「それ故、神話の科学的な解明なるものは、すべて無意識の心理学的分析に還元せられざるを得ない。さもなくば、それは考古学の問題に外ならないであらうから。」(原理の照明)

単純で原始的な神話の象徴性というものは何故高度な知識人から庶民の人々までを引っさらう力があるのか。それは無意識に関わるからだ。原始から形成されてきた人類の無意識の分析に還元する、つまりそこに分析を集中させなければ解明できない。現代の人間の心の奥にも、ひとたび襲われれば引っさらわれていくような原始の共同的な心性があって、それはけして過去の遺物などではない。原始から形成されてきた無意識の共同性をどう科学的に解明するかが課題だ。そうでなければ原始というのは文字無き時代の遺物を調べる考古学の問題だけなってしまう。なんか蛇足な解説だけどいちおうこんな感じで<(@^_^@) あー歯が痛い・・・おまけです。これは「アフリカ的段階について」という書物の一節です。メジャーな「知」の世界から取り上げられず、ひっそりと出版されたこの本の中に共同幻想論から研鑽し続けたたかい続けた吉本の真髄をなす思想が語られています。

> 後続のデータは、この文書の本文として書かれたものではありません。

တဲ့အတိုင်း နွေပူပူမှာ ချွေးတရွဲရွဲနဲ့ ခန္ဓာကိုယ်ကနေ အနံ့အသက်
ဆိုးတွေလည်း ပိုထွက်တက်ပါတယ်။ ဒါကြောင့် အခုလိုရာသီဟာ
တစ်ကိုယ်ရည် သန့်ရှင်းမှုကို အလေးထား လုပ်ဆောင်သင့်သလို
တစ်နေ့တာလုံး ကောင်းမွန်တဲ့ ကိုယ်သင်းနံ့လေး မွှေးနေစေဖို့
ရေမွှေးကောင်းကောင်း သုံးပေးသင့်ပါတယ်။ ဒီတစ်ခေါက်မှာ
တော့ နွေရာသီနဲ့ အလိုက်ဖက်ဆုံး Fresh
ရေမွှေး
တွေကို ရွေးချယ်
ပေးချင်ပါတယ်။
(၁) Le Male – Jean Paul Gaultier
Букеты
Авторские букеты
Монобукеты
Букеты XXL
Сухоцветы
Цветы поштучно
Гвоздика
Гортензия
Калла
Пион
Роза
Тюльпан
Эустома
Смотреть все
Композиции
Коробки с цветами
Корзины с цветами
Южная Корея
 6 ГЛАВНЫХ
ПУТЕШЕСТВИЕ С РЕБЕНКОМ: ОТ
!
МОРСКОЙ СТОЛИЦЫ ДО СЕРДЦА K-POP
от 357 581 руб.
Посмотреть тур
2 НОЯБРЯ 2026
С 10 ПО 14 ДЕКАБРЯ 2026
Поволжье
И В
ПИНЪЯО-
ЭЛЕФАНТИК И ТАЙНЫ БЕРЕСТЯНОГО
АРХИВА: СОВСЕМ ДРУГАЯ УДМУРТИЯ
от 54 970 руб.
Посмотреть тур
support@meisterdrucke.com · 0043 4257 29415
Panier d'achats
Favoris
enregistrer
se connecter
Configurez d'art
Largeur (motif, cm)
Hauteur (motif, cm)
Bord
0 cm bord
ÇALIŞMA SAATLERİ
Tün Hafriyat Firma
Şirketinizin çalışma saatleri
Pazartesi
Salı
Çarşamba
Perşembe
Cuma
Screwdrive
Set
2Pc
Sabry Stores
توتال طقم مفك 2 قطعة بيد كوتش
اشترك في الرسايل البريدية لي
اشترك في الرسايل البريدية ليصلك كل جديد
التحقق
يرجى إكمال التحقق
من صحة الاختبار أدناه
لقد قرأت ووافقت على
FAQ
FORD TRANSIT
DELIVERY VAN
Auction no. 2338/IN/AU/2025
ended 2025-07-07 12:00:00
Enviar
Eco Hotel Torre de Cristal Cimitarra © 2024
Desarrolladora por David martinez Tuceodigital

「アフリカ的段階について」          吉本隆明(中略)

 わたしたちがヘーゲルのアフリカ的な世界への理解といちばん離れてしまう点は、原住民が人間としての豊かな感情や情念をもたず、宗教心も倫理もまったくしめさない動物状態の野蛮とみなしているところだ。ヘーゲルは野蛮や未開を残虐や残酷とむすびつけ、生命の重さや人間性を軽んじている段階にあると解釈している。だが現在のわたしたちは西欧近代と深く異質の仕方で自然物や人間を滲みとおるように理解し、自然もまた言葉を発する生き生きとした存在として扱っている豊かな世界だとおもっている。文明の世界が残虐で野蛮だとみなしているものは、独特な視点から万有を尊重している仕方だと解することもできる。
 ヘーゲルはいわば絶対的な近代主義といえるところから、世界史を人類の文明の発展と進化の過程とみなした。そこからは野蛮、未開、原始のアフリカ的なものは、まだ迷蒙から醒めない状態としかかんがえられるはずがない。たしかに自然史(自然をも対象とする歴史)としては妥当な視方だという考えも成り立つ。だが人間の内在史(精神関係の歴史)からみれば、近代は外在的な文明の形と大きさに圧倒され、精神のすがた形がぼろぼろになって、穴ぼこがいたるところにあけられた時期とみることもできる。外在的な文明に侵されて追いつめられ、わずかに文化(芸術や文学)の領域だけを保ってきた。そして文明史はこの内在的な文化(芸術、文学)の部分を分離して削りおとすために、理性を理念にまで拡げる過程だったとみなすこともできる。精神の内在的な世界は複雑さと変形を増したが、輪郭を失って文明の外観からは隠れて見えなくなる過程だったといってもいい。現在が、ヘーゲルの同時代の精神よりも、認識力を進化させたとは到底いえないとしても、内攻して深化してゆく認識を加えたとはいえよう。
 ヘーゲルの同時代は絶対の近代主義が成立した稀な時期といってよかった。時代が歴史を野蛮、未開、原始と段階をすすめるものとみなしたのは、内在の精神史を分離し捨象しえたためはじめて成り立った概念だった。現在のわたしたちならヘーゲルが旧世界として文明史的に無視した世界は、内在の精神史からは人類の母型にゆきつく特性を象徴していると、かんがえることができる。そこでは天然は自生物の音響によって語り、植物や動物も言葉をもっていて、人語に響いてくる。そういう認知は迷信や錯覚ではない仕方で、人間が天然や自然の本性のところまで下りてゆくことができる深層をしめしている。わたしたちは現在それを理解できるようになった。これはアフリカ的(プレ・アジア的)な段階をうしろから支えている背景の認識にあたっている。
 わたしたちは現在、内在の精神世界として人類の母型を、どこまで深層へ掘りさげられるかを問われている。それが世界史の未来を考察するのと同じ方法でありうるとき、はじめて歴史という概念が現在でも哲学として成り立ちうるといえる。